++++ DATA BLOCK ++++

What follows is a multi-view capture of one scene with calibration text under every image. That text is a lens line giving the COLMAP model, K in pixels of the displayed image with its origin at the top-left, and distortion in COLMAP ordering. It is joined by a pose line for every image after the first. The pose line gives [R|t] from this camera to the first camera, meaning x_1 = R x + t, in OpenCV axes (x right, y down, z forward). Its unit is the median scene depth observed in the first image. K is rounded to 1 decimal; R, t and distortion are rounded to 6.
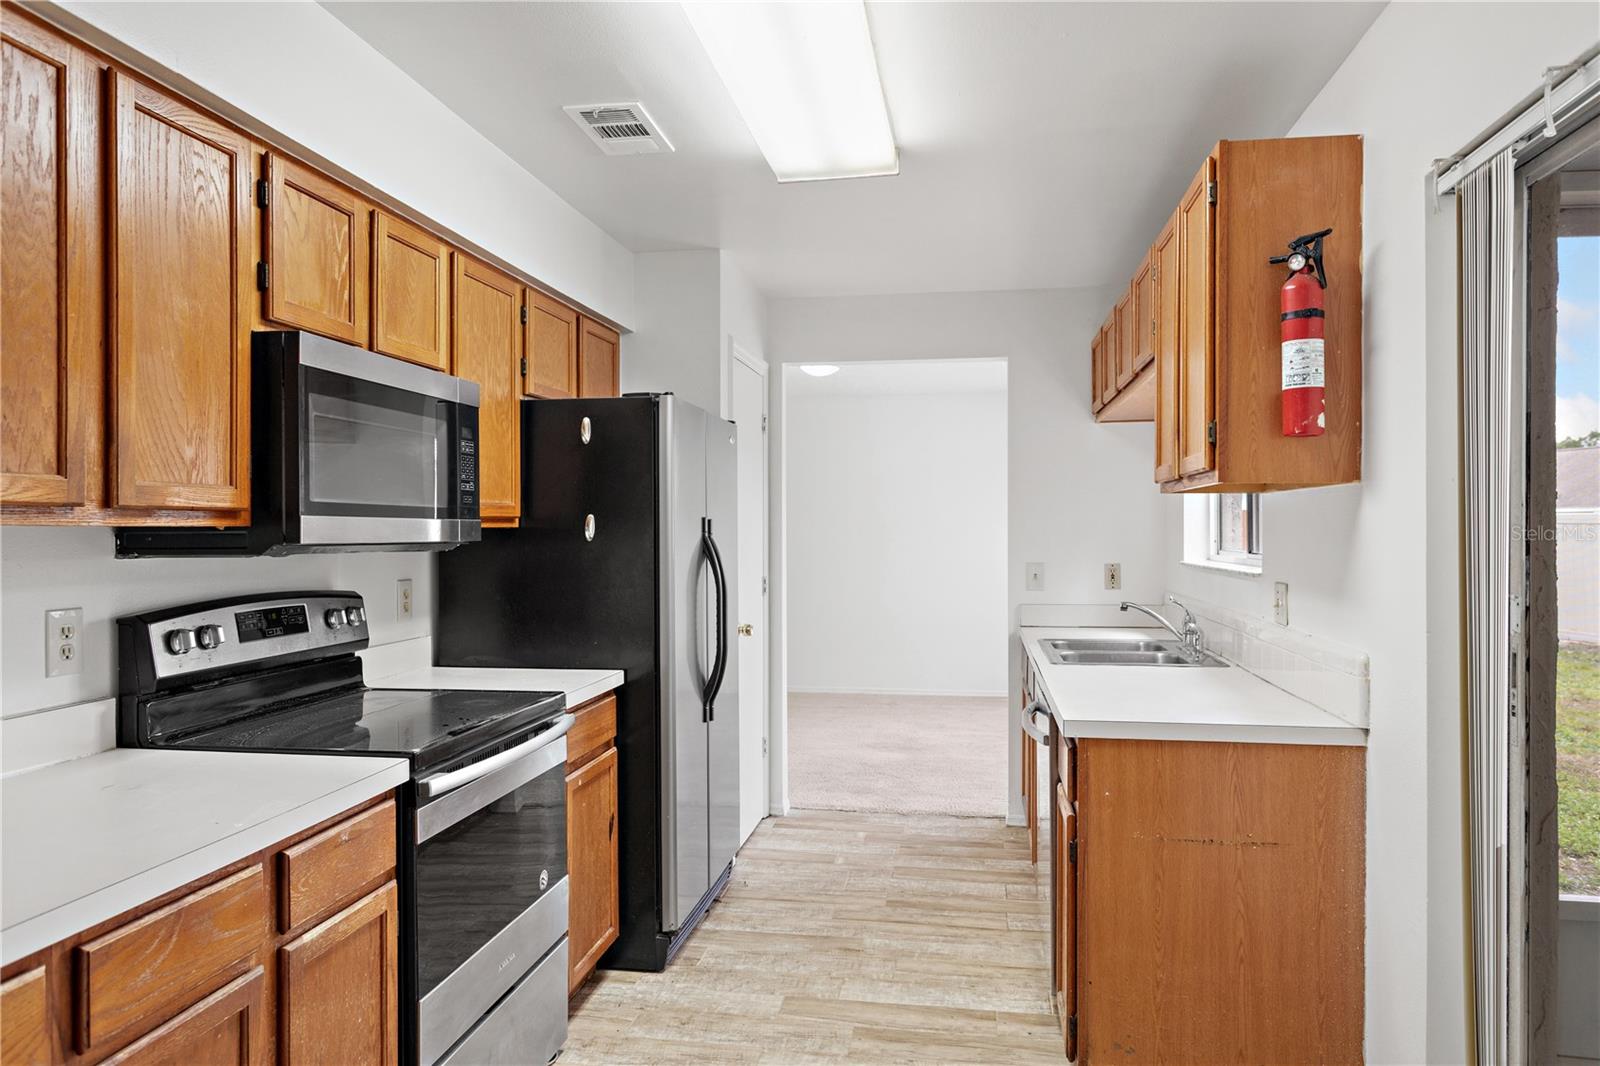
lens RADIAL K [[1098.0, 0, 797.9], [0, 1098.0, 532.6], [0, 0, 1]] dist [-0.000261, -0.000073]
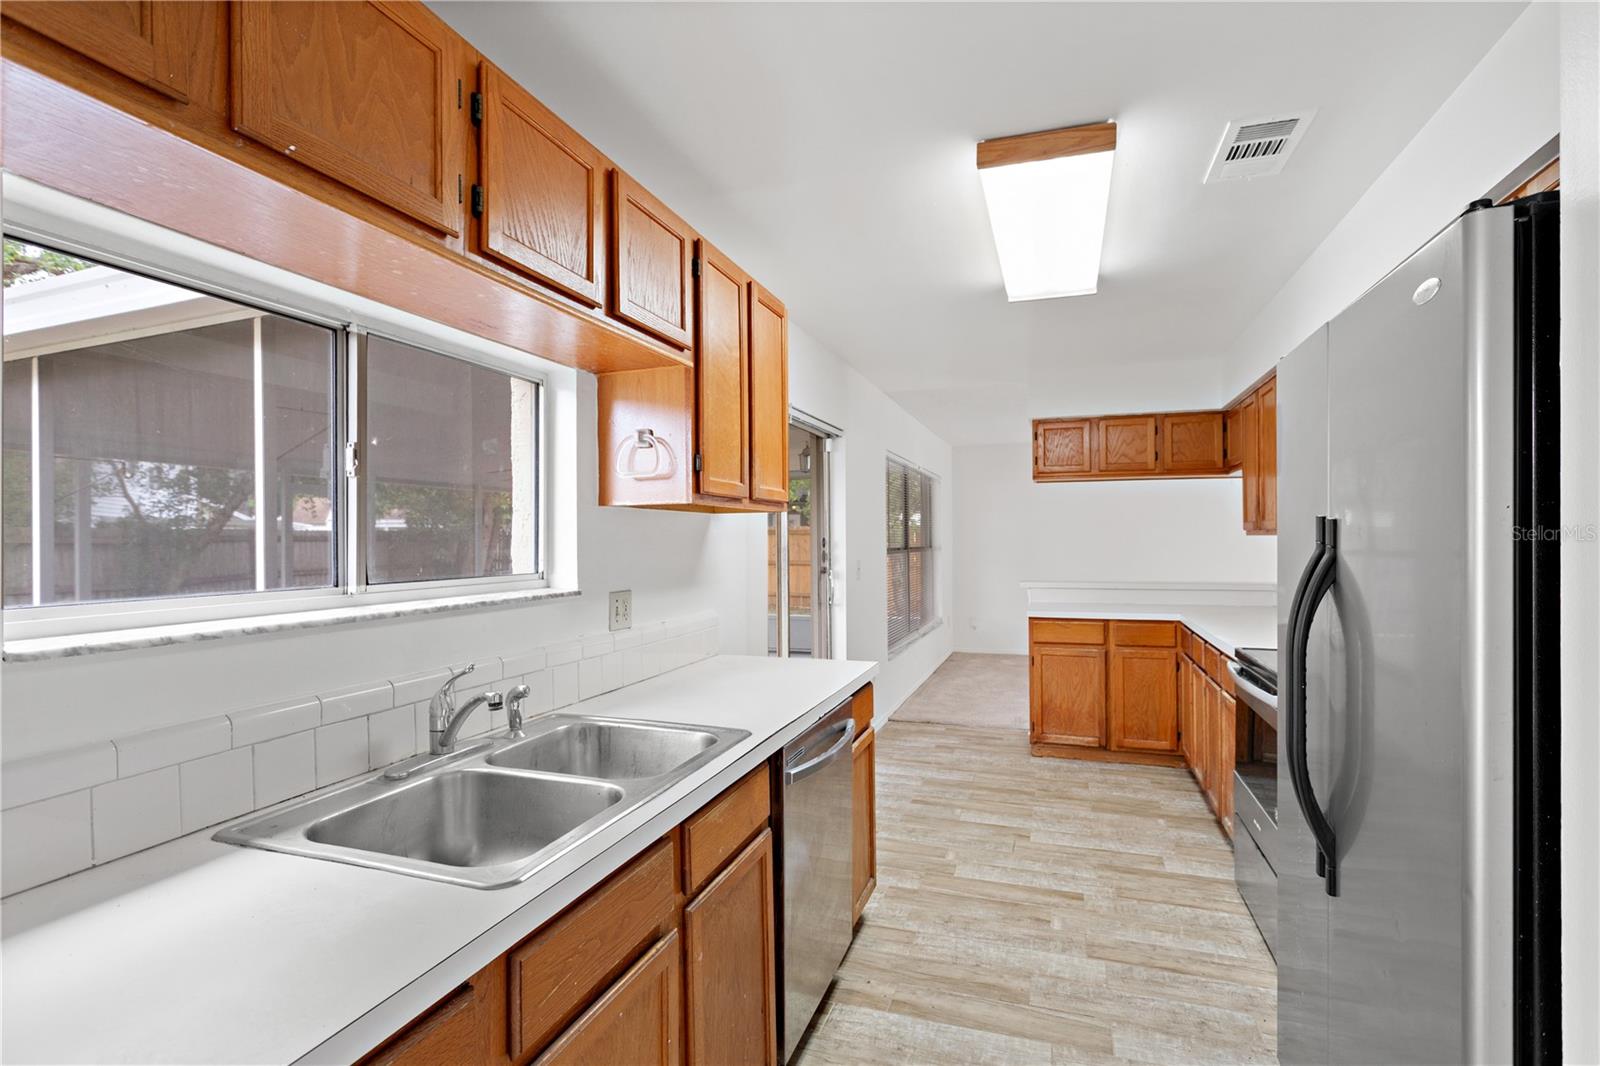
lens RADIAL K [[765.1, 0, 798.5], [0, 765.1, 535.7], [0, 0, 1]] dist [0.006402, 0.001038]
pose [[-0.984965, 0.009810, 0.172477, 0.135864], [0.009860, 0.999951, -0.000569, -0.008040], [-0.172474, 0.001140, -0.985013, 1.734490]]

++++

▶ WORK ORDER
Reproduce all of the data above line for line, without changing a character, and leave the pictures out.

▶ ANSWER SPACE
What follows is a multi-view capture of one scene with calibration text under every image. That text is a lens line giving the COLMAP model, K in pixels of the displayed image with its origin at the top-left, and distortion in COLMAP ordering. It is joined by a pose line for every image after the first. The pose line gives [R|t] from this camera to the first camera, meaning x_1 = R x + t, in OpenCV axes (x right, y down, z forward). Its unit is the median scene depth observed in the first image. K is rounded to 1 decimal; R, t and distortion are rounded to 6.
lens RADIAL K [[1098.0, 0, 797.9], [0, 1098.0, 532.6], [0, 0, 1]] dist [-0.000261, -0.000073]
lens RADIAL K [[765.1, 0, 798.5], [0, 765.1, 535.7], [0, 0, 1]] dist [0.006402, 0.001038]
pose [[-0.984965, 0.009810, 0.172477, 0.135864], [0.009860, 0.999951, -0.000569, -0.008040], [-0.172474, 0.001140, -0.985013, 1.734490]]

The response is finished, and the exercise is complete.